La critique de Claude :
Beaucoup de Français connaissent Boris Johnson, qui, avant d’être écrivain, est Maire (conservateur) du Grand Londres depuis 2008 : il a un côté nounours, une tignasse blonde, une belle connaissance du Français (avec accent bien marqué). Il roule hardiment à vélo dans sa capitale très chargée. En ce moment dit-on, il hésite entre le oui et le non au referendum sur le « Brexit ». (Le Monde du 5 février)
On le dit candidat à la succession de David Cameron à la tête de la majorité « tory ».
On imagine que son récent livre sur Winston Churchill pourrait être une étape sur la voie de cette candidature : c’est en effet l’occasion de dessiner l’idéal britannique de l’homme d’Etat, et de se positionner par rapport à cet exemple.
C’est en effet grâce à son caractère, son énergie, son humour, son ouverture, son humanité que Churchill est devenu l’un des hommes d’Etat les plus marquants du XXème siècle. Johnson nourrit cette évidence d’innombrables anecdotes sur cet aristocrate qui aime et défend le Peuple, sur ce politicien à la morale exigeante, sur cet intellectuel bien caché dans un homme d’action.
Cette biographie ne suit pas l’ordre chronologique, mais « attaque » par le sommet de la vie publique de notre héros : fin juin 40, la France est écrasée par les chars de la Wehrmacht. Toute l’Europe de l’Ouest est sous la botte nazie ; l’Angleterre est seule face à l’ogre.

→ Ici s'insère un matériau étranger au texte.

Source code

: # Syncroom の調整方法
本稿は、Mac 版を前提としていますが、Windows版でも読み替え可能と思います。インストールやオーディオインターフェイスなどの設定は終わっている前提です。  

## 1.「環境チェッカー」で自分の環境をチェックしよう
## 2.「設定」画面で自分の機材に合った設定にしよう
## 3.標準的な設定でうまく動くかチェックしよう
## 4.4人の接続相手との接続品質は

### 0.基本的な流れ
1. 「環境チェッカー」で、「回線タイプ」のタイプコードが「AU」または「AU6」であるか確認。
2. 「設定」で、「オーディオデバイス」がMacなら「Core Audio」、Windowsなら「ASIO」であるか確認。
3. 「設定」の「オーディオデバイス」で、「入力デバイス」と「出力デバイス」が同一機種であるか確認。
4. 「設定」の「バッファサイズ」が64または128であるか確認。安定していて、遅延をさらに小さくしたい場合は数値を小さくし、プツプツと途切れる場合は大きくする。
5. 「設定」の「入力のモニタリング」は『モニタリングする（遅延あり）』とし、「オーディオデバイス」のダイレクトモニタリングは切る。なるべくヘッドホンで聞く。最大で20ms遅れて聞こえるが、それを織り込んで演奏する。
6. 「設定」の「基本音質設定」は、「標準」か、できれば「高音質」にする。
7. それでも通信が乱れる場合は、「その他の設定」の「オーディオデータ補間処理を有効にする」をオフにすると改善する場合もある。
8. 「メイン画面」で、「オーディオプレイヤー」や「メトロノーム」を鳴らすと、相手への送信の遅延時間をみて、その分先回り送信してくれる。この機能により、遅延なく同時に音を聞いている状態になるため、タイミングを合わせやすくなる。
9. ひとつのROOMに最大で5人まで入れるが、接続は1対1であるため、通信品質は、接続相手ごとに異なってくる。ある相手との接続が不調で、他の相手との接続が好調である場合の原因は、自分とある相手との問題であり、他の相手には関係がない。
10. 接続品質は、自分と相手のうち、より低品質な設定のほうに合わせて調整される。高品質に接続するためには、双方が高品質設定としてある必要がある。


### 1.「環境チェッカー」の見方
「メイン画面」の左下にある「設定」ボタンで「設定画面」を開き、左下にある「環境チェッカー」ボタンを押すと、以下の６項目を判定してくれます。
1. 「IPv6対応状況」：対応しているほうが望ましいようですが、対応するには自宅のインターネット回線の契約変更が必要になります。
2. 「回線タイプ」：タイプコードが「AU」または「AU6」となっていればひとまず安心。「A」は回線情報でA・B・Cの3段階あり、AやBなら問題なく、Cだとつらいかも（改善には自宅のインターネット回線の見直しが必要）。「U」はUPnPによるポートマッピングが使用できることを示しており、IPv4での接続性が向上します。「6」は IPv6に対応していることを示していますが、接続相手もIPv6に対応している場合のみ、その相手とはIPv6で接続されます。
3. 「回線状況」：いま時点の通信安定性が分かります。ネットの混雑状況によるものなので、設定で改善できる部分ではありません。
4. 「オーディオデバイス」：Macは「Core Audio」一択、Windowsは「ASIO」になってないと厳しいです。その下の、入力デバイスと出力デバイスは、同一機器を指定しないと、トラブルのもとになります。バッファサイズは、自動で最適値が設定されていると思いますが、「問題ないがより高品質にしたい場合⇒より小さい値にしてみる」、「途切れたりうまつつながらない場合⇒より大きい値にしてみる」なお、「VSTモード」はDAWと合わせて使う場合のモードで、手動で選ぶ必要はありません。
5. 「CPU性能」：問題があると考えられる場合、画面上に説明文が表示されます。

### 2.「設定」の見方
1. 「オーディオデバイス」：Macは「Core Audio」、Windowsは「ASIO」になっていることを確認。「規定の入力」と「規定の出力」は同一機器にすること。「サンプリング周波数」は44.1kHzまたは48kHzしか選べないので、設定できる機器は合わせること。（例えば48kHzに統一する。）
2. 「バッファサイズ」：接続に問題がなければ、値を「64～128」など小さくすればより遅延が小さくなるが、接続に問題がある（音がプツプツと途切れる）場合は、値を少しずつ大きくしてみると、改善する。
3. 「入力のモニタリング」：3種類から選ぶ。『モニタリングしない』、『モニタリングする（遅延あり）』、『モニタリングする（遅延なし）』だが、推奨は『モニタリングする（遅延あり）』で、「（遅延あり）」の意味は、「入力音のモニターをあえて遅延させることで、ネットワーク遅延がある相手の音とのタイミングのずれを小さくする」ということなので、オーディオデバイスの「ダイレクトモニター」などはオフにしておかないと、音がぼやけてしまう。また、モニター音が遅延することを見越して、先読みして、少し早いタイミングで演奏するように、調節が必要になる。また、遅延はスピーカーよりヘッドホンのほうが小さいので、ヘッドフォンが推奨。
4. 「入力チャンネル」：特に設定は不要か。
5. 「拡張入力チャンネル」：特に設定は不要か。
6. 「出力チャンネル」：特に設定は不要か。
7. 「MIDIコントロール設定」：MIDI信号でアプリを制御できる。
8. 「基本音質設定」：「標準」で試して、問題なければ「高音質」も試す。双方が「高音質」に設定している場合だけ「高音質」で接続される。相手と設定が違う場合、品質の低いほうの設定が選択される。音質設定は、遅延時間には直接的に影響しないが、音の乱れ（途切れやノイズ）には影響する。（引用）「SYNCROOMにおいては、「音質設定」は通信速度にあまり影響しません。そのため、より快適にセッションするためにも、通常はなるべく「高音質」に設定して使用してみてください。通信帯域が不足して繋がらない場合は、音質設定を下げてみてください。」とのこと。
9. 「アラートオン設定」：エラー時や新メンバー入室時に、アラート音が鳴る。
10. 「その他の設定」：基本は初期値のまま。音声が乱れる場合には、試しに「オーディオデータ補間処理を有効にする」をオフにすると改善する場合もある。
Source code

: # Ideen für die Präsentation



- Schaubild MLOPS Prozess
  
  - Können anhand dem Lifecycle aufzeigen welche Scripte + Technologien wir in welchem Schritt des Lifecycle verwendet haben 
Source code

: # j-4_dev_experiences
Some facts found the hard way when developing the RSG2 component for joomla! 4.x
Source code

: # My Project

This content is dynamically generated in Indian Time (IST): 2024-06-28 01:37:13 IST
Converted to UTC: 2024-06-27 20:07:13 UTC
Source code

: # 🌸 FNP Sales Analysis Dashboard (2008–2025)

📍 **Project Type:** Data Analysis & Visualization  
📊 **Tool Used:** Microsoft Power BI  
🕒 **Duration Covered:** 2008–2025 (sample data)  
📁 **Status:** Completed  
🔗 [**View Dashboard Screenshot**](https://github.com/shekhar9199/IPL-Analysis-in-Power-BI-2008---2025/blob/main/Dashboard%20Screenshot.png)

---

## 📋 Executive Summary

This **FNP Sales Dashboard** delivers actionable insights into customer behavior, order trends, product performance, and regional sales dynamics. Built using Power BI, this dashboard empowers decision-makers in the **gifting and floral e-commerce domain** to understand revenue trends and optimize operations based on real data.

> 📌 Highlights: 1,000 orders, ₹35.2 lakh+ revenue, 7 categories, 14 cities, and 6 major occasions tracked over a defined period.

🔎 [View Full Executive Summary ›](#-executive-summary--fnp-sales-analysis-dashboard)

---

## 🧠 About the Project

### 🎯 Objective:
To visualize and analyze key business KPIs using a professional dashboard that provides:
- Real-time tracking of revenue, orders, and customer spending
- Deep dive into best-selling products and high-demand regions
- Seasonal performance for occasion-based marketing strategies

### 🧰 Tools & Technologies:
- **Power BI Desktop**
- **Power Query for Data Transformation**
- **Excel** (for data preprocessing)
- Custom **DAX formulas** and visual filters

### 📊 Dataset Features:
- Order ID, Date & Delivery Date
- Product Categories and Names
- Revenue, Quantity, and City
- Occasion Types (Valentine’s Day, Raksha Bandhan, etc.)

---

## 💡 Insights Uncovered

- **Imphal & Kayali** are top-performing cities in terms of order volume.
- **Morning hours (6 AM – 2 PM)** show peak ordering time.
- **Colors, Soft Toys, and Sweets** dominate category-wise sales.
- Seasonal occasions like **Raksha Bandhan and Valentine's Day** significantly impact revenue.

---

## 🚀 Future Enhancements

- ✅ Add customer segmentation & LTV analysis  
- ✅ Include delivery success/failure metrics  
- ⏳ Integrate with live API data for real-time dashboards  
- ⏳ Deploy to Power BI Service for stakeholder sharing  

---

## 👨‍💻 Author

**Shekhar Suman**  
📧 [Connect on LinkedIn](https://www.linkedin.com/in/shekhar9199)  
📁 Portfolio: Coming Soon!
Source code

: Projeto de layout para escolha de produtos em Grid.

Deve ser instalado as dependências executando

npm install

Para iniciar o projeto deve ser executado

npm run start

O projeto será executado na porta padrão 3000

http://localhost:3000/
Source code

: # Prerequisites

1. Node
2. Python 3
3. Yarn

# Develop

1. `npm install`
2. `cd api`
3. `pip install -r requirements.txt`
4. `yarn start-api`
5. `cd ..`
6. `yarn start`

Nombre de politiciens britanniques, ceux notamment qui ont cru dans les années 30 à « l’apaisement » avec Hitler, ou ceux qui ne sont pas allergiques au nazisme, pensent à rechercher un accord avec les Nazis. On sait aujourd’hui que le Führer aurait été tenté (cf. Basil Liddell Hart : « Les Généraux allemands parlent » et Ian Kershaw : « Fateful choices »)
C’est le bouillant Sir Winston qui va retourner le Parlement et lui faire prendre la voie du combat. Boris Johnson montre cependant l’atmosphère de défaitisme et de scepticisme qui entoure et souvent gêne le Premier Ministre. Un long chemin d’angoisses et de déceptions attend Winston, avec l’impréparation des Armées et des généraux – sauf les Aviateurs, dont Johnson parle peu -, les défaites de Grèce, de Libye, de Singapour, d’Arnhem, la dureté des Américains – dont on découvre qu’ils n’ont pas beaucoup mieux traité les Anglais que les Français libres.
La victoire soulage ces angoisses, mais il est clair que Staline, qui occupe l’Est européen, ne lâchera pas prise : il revient à Churchill, écarté du pouvoir par les électeurs britanniques d’alerter sur ce « Rideau de fer » qui s’est abattu « de Szczecin sur la Baltique à Trieste sur l’Adriatique ».
Il le fera le 5 mars 1946 à Fulton (Missouri), dans un simple discours prononcé devant une assistance universitaire. Personne ou presque ne le suivra, avant du moins que ne s’accumulent les preuves de l’incarcération de millions d’Européens.
Il en tirera la conclusion que l’Europe occidentale doit s’unir, même si elle ne se fédère pas. Il le proclamera dans son discours de Zurich, le 19 septembre 1946. Qui sait aujourd’hui que les grandes lignes de l’idée européenne ont été posées par un homme d’Etat britannique ?
Je suis malheureusement moins admiratif devant le chapitre consacré au Moyen Orient, mais, là comme en Europe de l’Est, que pouvait faire un homme politique, fût-il plein de tous les talents imputés à Churchill ?
Donc je recommande fermement ce livre, qui complète bien les ouvrages récents consacrés à Churchill (ceux de François Kersaudy par exemple).
Winston, comment un seul homme a fait l'histoire, récit de Boris Johnson, traduit de l’anglais par Cécile Dutheil de la Rochère, édité chez Stock, 459 p., 22 €.